11. Industry Evolution & The Future
- Reed believes that automation in fast food (kiosks, mobile order) may reverse toward higher-touch human interaction because “we need that.”
- "I think we're gonna see us going back to our roots...We miss the personalness." (103:52, Eric Reed)
Notable Quotes & Memorable Moments
-
On Franchisee Support:
“We really pride ourselves on the protect the brand, protect the franchisee…we're going to help you as much as we can so you can have successful restaurants.
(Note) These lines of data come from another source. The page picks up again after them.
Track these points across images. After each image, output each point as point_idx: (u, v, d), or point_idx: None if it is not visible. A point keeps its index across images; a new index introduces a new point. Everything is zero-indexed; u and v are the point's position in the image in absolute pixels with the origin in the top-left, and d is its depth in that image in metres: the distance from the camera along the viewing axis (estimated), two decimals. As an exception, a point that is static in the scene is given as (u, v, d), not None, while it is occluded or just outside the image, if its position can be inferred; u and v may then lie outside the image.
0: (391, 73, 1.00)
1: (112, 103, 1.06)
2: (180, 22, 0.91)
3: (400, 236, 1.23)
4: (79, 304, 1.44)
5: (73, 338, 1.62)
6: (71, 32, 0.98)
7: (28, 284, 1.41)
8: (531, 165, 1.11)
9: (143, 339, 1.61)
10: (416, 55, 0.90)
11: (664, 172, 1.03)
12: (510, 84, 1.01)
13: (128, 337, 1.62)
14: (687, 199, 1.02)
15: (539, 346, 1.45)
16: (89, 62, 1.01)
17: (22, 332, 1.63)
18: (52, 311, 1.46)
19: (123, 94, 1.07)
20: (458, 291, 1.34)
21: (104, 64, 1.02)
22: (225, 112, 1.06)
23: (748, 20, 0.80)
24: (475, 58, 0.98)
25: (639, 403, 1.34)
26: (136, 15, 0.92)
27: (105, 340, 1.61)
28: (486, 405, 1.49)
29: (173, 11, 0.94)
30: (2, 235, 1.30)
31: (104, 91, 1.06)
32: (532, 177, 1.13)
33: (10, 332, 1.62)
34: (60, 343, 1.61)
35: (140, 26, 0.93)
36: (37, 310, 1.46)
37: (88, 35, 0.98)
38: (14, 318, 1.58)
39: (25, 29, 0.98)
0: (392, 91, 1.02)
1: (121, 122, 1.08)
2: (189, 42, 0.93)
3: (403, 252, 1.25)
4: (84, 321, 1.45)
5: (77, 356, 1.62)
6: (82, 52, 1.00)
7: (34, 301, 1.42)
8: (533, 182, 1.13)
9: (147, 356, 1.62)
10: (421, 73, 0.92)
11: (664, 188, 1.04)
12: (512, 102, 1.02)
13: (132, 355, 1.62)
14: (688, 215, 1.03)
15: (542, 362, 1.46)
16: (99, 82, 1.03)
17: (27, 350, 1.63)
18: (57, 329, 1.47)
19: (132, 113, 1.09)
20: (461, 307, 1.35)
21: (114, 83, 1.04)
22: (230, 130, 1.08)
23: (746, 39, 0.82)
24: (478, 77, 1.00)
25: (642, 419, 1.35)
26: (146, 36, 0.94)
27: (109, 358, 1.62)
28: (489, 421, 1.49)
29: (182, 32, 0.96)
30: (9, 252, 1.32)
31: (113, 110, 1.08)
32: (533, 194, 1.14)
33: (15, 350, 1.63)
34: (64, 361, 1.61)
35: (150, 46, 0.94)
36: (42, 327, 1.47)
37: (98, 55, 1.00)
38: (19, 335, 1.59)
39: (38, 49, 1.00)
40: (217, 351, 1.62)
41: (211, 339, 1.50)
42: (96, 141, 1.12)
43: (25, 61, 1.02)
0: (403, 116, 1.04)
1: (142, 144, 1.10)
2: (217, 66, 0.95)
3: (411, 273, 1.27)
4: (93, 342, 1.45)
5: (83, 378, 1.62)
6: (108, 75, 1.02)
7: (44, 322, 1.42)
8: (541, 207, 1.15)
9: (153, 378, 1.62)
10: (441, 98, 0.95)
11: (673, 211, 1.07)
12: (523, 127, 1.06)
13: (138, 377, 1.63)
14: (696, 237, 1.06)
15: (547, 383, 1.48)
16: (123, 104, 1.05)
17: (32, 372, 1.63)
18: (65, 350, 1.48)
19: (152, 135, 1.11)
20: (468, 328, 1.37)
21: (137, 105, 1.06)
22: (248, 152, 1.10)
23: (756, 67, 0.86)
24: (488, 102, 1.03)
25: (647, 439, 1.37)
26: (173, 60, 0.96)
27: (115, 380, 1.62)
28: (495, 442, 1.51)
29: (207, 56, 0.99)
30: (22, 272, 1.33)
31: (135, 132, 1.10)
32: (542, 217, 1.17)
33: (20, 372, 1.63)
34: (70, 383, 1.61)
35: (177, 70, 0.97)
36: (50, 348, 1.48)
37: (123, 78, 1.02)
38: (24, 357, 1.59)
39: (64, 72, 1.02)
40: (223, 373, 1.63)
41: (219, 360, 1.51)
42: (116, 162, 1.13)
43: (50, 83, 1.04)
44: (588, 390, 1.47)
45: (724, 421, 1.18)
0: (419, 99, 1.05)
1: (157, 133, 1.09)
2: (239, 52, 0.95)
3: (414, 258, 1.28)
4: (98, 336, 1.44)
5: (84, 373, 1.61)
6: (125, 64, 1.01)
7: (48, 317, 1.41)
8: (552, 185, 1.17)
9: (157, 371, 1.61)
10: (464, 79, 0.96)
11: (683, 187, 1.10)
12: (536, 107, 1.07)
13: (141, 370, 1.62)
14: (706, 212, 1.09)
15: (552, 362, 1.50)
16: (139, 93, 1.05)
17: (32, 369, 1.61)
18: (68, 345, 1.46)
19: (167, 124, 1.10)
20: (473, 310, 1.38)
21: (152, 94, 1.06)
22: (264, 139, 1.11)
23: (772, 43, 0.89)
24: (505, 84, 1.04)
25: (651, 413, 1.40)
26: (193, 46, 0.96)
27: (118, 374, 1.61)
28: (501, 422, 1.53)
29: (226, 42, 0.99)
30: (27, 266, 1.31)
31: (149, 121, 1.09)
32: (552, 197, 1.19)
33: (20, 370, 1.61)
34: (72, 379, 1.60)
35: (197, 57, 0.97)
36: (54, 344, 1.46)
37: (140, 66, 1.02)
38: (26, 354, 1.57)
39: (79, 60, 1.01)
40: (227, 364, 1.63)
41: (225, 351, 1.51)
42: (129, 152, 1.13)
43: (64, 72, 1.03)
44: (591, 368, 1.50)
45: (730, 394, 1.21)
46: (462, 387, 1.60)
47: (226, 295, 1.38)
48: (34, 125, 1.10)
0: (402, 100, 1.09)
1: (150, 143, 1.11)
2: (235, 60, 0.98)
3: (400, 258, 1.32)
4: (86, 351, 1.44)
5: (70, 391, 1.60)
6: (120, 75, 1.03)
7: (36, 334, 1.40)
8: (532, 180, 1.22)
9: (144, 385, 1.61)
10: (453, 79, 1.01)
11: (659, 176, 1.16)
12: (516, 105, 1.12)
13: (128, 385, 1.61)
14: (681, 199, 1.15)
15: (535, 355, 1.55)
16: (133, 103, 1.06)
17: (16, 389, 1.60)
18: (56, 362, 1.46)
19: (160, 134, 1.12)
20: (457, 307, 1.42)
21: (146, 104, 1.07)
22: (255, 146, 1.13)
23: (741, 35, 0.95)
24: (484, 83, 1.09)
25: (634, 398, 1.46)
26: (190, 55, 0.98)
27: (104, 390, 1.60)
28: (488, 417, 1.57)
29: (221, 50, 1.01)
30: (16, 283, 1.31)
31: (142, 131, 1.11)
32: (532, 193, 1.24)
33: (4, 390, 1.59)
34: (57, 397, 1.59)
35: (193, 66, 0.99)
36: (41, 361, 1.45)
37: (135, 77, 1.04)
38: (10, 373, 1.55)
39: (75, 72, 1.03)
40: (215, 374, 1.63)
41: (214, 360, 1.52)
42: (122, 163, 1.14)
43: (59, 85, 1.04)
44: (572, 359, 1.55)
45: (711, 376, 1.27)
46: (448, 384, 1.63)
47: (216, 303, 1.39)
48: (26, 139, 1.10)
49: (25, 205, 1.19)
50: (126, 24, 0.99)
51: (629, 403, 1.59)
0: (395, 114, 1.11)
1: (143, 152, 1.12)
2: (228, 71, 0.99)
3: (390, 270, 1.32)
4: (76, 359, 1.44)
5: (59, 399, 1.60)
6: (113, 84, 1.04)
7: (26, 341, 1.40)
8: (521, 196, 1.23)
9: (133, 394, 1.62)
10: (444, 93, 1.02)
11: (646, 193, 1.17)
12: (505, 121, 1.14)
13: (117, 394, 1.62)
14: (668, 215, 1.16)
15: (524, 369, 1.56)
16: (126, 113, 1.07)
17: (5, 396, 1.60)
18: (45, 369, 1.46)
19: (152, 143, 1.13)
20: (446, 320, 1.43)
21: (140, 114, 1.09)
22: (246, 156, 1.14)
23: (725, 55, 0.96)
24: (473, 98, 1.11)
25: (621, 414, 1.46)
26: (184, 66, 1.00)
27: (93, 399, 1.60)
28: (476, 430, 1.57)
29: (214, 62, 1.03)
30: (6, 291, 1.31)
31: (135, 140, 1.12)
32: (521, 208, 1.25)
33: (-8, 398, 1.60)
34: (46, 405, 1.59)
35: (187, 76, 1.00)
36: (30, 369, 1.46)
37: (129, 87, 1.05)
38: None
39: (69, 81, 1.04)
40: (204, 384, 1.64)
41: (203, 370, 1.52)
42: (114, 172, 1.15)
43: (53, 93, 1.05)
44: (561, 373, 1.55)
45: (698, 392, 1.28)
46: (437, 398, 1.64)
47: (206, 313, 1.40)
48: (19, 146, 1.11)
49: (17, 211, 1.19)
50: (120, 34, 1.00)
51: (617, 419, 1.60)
Because at the end of the day, no matter how many restaurants a franchisee signs up for, if they open one and it doesn't make money, they're not opening another one.” (101:16, Eric Reed) -
On Data and Human Insight:
“If the computer says it's good and the local guy says it's crap…it’s not a green light. You’re looking for correlating data.” (100:17–100:26, Eric Reed) -
On Layne’s Franchise Philosophy:
“Let me lend my expertise. Let me lend my team’s expertise…Let us help you so you don’t have to worry so much about that, that you’re in good hands.” (101:17–102:04, Eric Reed) -
On Personal Growth:
"I think by getting to know the franchisees and really, really having our vision of having a successful worldwide brand become their vision of having a successful brand in their backyard..." (109:45, Eric Reed) -
On the Human Side of Food:
“Eating is such a personal experience for everybody… I think we're going to go back to that more. I think the kiosks, all those things are going to fall out.” (103:52, Eric Reed)
Timestamps for Important Segments
- Core Philosophy: 05:10–07:36
- Career Journey & Main & Main: 07:54–21:25
- Developers and Land Strategy: 12:03–21:45
- Triple Net, Passive Investor Model: 25:09–30:11
- The 2008-09 Crash: 31:21–32:52
- Lessons from Raising Cane’s: 33:05–44:53
- Layne's Acquisition & Early Growth: 45:45–55:26
- Private Equity Discussion: 55:39–64:22
- Site Selection Science & Mistakes: 82:24–88:25
- Franchise Support Process: 71:37–78:35
- Predictive Tools & Technology Limitations: 93:14–100:26
- Industry Evolution & Personal Experience: 103:06–106:17
Conclusion: What Makes Layne’s Unstoppable?
Layne’s distinct advantage is deep expertise in site selection and a franchisee-first ethos. Their consultative support reduces franchisee risk and increases odds of sustainable success. As Reed says, “That we care so much about the franchisee and their success” is the company’s truly “unstoppable” value. (109:25, Eric Reed)
Three Pearls of Wisdom (Eric Reed, 111:51)
- Love your family.
- Always take care of those around you.
- Take full advantage of the opportunities that come your way.